◆ **TASK 1**:
Answer these questions from the passage on raising Monarch caterpillars:
(a) In what month do breeders and enthusiasts plant Tropical milkweed seeds?
(b) How long does the egg stage last?
(c) How long does it usually take to go from egg to fifth instar?
◆ **TASK 2**: Please translate this sentence from the passage on raising Monarch caterpillars into Spanish: "The life cycle from egg to butterfly usually takes about a month."
◆ **TASK 3**: Write the next part of the passage on raising Monarch caterpillars, picking up right after its final sentence.

Professional breeders and Monarch enthusiasts plant Tropical milkweed seeds in January so they’ll be sprouting in time for the caterpillar-palooza that arrives in the spring. Photo by Monika Maeckle

Another option, if you have chemical-free potted milkweed available, is to bring the plant inside the house or on a porch and let the caterpillars consume the plant.   That’s one of the easiest methods.

Professional butterfly breeders often take this approach, devoting entire greenhouses to seeded milkweed pots.

Others will use cut milkweed supplied fresh daily after cleaning the containers.

Cages must be kept clean and free of frass. You can empty out the frass and wipe down the inside of the cup or container with a paper towel.  Trapped frass can cause a germ problem, as the caterpillars waddle through the mess, track it onto leaves, then consume the nastiness, possibly getting sick.

Beyond fresh milkweed and a container, cage, or potted plant, you’ll need little else but time.  The life cycle from egg to butterfly usually takes about a month.   The egg stage lasts about four days.   Then the caterpillar hatches and remains in its first instar, or stage, for several days.   As it eats and outgrows its skin, it morphs to become a second instar caterpillar.

The process continues, to third, fourth and fifth instar “cats,” until finally, the caterpillar is almost as big as your ring finger and appears as if it will bust its stripes.

Usually the process from egg to fifth instar takes about 10 -14 days, depending on conditions.   And, if there’s less milkweed available, the caterpillars will hurry up and form their chrysalises, eating less and forming more petite chrysalises.

When that time nears, the caterpillar typically wanders away from its host plant or attaches itself to the top of the cage if confined.   It seeks a nice, quiet place, out of direct sunlight to form its chrysalis. We have found chrysalises in the most unusual places.

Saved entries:
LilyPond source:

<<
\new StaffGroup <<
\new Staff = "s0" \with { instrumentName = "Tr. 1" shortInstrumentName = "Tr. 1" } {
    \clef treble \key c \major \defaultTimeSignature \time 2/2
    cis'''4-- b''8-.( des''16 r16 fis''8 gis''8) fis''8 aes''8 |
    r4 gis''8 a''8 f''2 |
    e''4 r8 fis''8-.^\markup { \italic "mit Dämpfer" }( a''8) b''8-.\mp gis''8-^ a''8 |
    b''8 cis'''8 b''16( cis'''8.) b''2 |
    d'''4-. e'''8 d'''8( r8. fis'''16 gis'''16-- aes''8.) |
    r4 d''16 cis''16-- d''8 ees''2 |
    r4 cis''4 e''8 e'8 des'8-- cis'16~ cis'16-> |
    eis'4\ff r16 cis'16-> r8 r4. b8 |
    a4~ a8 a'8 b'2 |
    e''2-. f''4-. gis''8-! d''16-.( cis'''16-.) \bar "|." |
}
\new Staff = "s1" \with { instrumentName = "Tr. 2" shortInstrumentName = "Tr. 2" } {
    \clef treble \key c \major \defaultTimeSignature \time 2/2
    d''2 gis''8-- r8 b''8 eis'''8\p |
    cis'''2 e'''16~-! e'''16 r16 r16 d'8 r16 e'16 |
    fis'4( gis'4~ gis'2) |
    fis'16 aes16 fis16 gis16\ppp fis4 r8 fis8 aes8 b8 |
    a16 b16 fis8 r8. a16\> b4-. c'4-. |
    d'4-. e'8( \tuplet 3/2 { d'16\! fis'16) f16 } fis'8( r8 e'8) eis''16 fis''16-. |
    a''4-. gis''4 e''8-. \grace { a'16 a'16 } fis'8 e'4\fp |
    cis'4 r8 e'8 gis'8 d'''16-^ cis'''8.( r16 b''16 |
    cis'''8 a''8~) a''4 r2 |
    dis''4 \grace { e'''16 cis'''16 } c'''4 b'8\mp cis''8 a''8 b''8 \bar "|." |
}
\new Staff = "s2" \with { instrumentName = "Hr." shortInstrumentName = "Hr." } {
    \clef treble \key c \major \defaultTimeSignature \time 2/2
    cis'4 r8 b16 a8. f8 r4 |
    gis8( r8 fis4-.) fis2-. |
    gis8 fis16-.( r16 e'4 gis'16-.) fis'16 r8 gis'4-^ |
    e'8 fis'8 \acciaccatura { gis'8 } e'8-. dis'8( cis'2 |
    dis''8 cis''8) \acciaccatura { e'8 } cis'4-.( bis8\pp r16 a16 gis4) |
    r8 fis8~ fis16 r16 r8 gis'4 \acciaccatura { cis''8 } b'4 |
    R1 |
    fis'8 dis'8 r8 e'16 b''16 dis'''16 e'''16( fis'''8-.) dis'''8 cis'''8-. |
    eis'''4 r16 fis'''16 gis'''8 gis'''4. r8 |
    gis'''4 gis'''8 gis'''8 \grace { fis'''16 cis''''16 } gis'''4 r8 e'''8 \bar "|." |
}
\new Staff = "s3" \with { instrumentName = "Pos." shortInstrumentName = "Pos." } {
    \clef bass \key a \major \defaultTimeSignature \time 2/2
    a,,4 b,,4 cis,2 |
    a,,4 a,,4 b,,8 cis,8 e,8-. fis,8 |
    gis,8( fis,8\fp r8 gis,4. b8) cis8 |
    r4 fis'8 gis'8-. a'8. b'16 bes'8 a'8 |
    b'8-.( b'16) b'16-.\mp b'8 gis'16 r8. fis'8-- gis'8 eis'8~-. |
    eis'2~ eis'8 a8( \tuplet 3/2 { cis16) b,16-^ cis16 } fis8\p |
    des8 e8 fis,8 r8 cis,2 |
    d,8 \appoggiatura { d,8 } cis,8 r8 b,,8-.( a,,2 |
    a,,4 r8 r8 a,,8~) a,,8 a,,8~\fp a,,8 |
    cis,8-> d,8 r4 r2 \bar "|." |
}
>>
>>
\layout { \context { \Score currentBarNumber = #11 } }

◆ **RESPONSE 1**:
(a) January.
(b) About four days.
(c) About 10 to 14 days, depending on conditions.

◆ **RESPONSE 2**: El ciclo de vida, del huevo a la mariposa, suele durar alrededor de un mes.

◆ **RESPONSE 3**:
Caterpillar spinning silk

This guy is forming his silk button and will soon make a j-shape to morph into his chrysalis. See the silk? Photo by Monika Maeckle

About to go chrysalis, he’s forming his j-shape. Photo by Monika Maeckle

For that reason, many people prefer pop-up cages rather than cups or potted plants since you can put a potted plant inside, sit back and wait.   Personally, I love watching the cats’ acrobatics as they go through the process and I don’t mind finding caterpillars on or under my furniture or curtains.  My husband is also quite tolerant. But…I understand not everyone feels that way.

When the caterpillar is ready to go chrysalis, it sits quietly for a while, seeming to ponder the possibilities.  But actually, it’s spinning a tough, sturdy silk button that will support its weight for the period in which it hangs upside down as a chrysalis for about a week.

When it’s ready, it hangs vertically and forms a j-shape.   At some moment, when you see its tentacles hanging limply, it will begin its transformation from caterpillar to chrysalis with an exotic twisting dance that allows it to shed its skin for the fifth and final time.

It  forms the most fantastic jade colored jewel, flecked with gold specks and rimmed with black.   The chrysalis remains for 10 – 14 days, depending on the weather and humidity.

Finally, when it’s ready to become a butterfly, the green chrysalis will turn opaque, then dark, then black, then clear.   You can see the gorgeous orange-and-black coloration of the Monarch butterfly waiting to be born through the shell.

Monarch chrysalises

These three caterpillars formed their chrysalises on the underside of the newspaper protecting my floor. Photo by Monika Maeckle

clear chrysalis

When the chrysalis turns clear, a butterfly is about to be born. Photo by Monika Maeckle

To watch the butterfly eclose, or emerge, from this form warrants a toast of champagne or a sip of Bordeaux. It happens quickly, so don’t leave the scene if you’re hoping to catch the moment.

When the butterfly first hatches, its wings are soft and malleable.   The butterfly needs to hang vertically so its wings can take shape and firm up.  After about two hours, the butterfly’s wings have dropped completely and are fully formed, ready for first flight.  When you see the butterfly start to beat its wings slowly, as if it’s revving up its engines, its time to take her outside and send her on her way.